**Text section:**
PUBLISHED: 19:40 20 January 2010 | UPDATED: 16:02 20 February 2013

Jan Arnold of Somerset Sight with the Mayor and Mayoress of Taunton at the charity's recent relaunch

Jan Arnold of Somerset Sight with the Mayor and Mayoress of Taunton at the charity's recent relaunch

Somerset Sight, a local charity whose origins stem from the First World War, is moving forward into a bright future.

Michele Evans looks at the history of Somerset Sight, a local charity helping the visually impaired





Since it was founded in 1919, the Somerset Association for the Blind has striven to provide help and support for visually impaired people living in Somerset. Back then the Association was working to help the many servicemen returning from the First World War with eye injuries. In those days it was known as 'The Somerset County Committee for the Welfare of the Blind' and the aims were the same as they are today - to relieve the needs of blind and partially sighted people and to promote their health and education so that they might lead a full life in the community.


In the early years, Home Teachers were appointed to look into the specific training needs encountered by visually impaired people. Social support and advice were also provided, particularly during the war years when help was required with gas masks, blackout precautions and rationing. These Home Teachers were, in fact, the original Social Workers for the Blind and were employed by the Association, funded by Somerset County Council.


Over the next few years the Association was to undergo several name changes. In the 90 years since the Association was founded, much has changed, particularly in the way society perceives disability. So the decision has been taken to give the Association the new name of 'Somerset Sight' with a bright, modern logo to complement it. This, we feel, will be a clear demonstration of the Association's commitment to moving with the times and answering the changing needs and requirements of visually impaired people in the 21st century.


We are currently working with more than 1,500 visually impaired people and with the help of our 300 committed volunteers we are able to provide many services and activities. Braille classes, rehabilitation courses, a volunteer visitor service, craft groups, social afternoons and music appreciation are just a few examples. The volunteer visitor service is, perhaps, one of our most essential services, providing Befrienders for visually impaired people.

**Recorded information:**
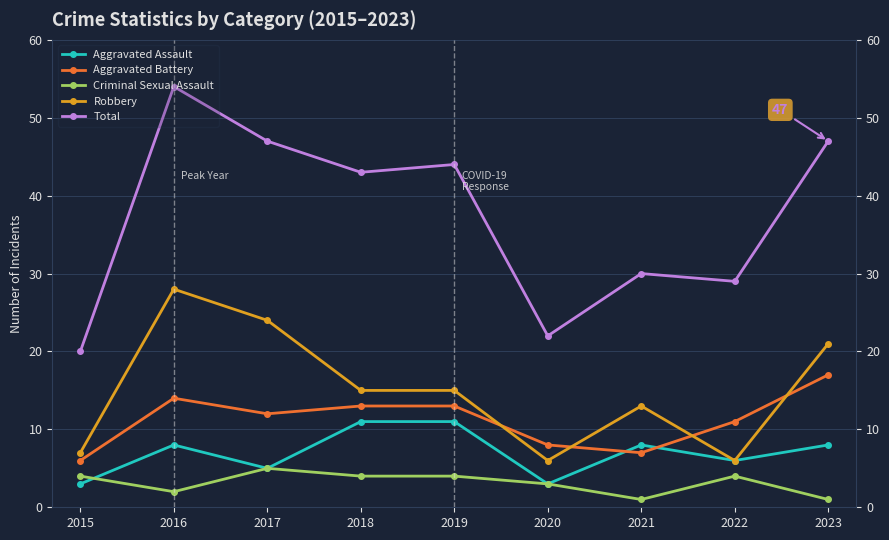

At which category is the sum across all series the highest?

2016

**Task brief:**
Echo the passage above on Somerset Sight's history word for word, between "Since it was" and "in the community.", inclusive.

**Response:**
Since it was founded in 1919, the Somerset Association for the Blind has striven to provide help and support for visually impaired people living in Somerset. Back then the Association was working to help the many servicemen returning from the First World War with eye injuries. In those days it was known as 'The Somerset County Committee for the Welfare of the Blind' and the aims were the same as they are today - to relieve the needs of blind and partially sighted people and to promote their health and education so that they might lead a full life in the community.